All for a son gone way too soon.

“I’m trying to stay strong. I’m still praying that we get justice,” Randall-Shorty, the mother of Zachariah Shorty, said.

However, the emotions are really hard.

Shorty was just 23 years old when his body was found just outside of Farmington. It happened back in July 2020, almost four years ago.

“I don’t understand,” she said. “They have Zach’s body. They’ve got evidence. I just don’t know what it is that they’re missing.”

That’s why she’s looking for answers, and she wanted to find them, at the 2024 “Tribal Leaders Summit”. It’s an annual event hosted by the Coalition to Stop Violence Against Native Women (CSVANW).

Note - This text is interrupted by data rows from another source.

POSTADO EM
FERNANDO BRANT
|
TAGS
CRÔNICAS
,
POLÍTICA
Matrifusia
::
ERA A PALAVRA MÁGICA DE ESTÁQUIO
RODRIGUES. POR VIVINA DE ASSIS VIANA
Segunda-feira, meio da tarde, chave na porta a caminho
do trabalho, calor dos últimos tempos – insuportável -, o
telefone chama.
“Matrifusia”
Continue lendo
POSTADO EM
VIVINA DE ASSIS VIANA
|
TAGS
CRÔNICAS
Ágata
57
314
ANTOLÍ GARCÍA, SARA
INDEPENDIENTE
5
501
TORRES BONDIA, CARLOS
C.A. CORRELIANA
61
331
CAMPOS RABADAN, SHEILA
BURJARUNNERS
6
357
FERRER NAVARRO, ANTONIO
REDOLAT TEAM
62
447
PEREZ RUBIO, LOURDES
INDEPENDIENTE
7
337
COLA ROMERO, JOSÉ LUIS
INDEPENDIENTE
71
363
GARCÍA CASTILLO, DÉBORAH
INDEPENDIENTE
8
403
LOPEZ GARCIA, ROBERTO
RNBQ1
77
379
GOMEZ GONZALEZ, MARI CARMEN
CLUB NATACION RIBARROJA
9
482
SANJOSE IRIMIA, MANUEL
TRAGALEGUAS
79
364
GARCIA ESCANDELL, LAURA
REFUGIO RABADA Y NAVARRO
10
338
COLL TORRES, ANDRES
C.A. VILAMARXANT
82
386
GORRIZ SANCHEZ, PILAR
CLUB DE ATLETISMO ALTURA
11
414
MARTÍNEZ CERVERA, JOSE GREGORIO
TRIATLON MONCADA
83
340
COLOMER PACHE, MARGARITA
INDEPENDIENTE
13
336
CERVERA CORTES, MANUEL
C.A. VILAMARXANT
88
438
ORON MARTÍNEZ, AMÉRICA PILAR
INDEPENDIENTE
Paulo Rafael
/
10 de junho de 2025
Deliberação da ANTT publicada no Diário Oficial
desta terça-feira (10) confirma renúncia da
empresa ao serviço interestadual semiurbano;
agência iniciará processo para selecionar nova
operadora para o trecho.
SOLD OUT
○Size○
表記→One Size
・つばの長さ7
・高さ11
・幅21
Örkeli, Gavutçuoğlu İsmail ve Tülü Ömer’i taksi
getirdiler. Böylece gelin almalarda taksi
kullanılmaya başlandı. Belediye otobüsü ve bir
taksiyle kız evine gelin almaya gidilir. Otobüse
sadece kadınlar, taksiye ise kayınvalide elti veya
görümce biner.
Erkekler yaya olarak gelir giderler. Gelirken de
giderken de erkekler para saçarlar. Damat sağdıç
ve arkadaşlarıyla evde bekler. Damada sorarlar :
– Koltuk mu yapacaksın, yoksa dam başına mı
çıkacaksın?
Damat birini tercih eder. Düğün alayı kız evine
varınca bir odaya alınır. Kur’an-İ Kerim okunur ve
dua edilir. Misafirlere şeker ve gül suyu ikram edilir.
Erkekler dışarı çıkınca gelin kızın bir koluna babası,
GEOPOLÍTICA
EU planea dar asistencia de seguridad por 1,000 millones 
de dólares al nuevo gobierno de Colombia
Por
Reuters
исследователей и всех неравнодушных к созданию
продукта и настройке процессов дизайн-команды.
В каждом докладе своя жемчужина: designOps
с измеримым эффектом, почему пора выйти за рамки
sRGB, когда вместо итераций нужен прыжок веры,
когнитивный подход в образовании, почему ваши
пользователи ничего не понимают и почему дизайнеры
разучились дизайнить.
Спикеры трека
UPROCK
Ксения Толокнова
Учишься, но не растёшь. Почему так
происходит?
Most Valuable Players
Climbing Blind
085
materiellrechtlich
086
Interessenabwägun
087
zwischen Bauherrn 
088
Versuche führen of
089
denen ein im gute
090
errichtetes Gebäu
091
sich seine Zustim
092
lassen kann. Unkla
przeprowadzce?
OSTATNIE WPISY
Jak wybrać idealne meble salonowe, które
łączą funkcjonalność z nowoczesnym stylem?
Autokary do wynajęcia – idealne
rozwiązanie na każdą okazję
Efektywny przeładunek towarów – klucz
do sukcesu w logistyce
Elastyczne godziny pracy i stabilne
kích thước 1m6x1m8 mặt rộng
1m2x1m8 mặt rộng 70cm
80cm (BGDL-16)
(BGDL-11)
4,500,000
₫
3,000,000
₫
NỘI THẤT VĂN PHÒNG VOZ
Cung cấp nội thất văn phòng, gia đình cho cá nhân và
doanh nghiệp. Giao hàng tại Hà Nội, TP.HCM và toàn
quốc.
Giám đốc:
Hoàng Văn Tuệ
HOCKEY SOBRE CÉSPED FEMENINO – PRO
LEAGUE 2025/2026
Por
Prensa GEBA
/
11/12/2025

This year, it was held at the Isleta Resort and Casino on May 22 and 23.

While a majority of the summit focuses on the crisis of missing and murdered indigenous people, officials also cover a variety of issues. From sexual violence and sex trafficking to bullying and violence against children.

“We’re just so excited to be having 18 tribal leaders here, and giving them a rundown of the current issues,” Ryder Jiron, policy communications coordinator for CSVANW, said.

The opportunity serves as a huge gathering for native communities across the state. Like Gov. Jenelle Roybal with the Pueblo of Pojoaque.

She tries to make it out to every conference.

“Like they say, you learn something new every day. I think there’s always something that I need to be more familiar. A different technique out there,” Roybal said.

She’s thankful she’s not alone.

Leaders just like her are vowing to solve problems so that families aren’t left wondering and in the dark. Many of them, still searching for justice.

“It’s a small world. It definitely is,” Roybal said. “Whether it’s a tribal member from another tribe or our tribe, we all feel it.”

Because as she says, it takes a community.

And that includes grieving loved ones just like Randall-Shorty.

“He use to tell me all the time, you know, through his music. You know, ‘everybody is going to know Zach Shorty,'” the mother said. “I think about that. I think about him all the time. And I’m like, you know? Everybody knows you.”

Who like some, isn’t stopping anytime soon.

All in honor of her baby boy.

The FBI is offering a reward of up to $10,000 for information leading to the arrest and conviction of the person or persons responsible for the death of Shorty.

Anyone with information is asked to call the FBI at (505) 889-1300 or go online at

As for the CSVANM, the coalition is planning to host another tribal summit in November at the Buffalo Thunder Resort and Casino.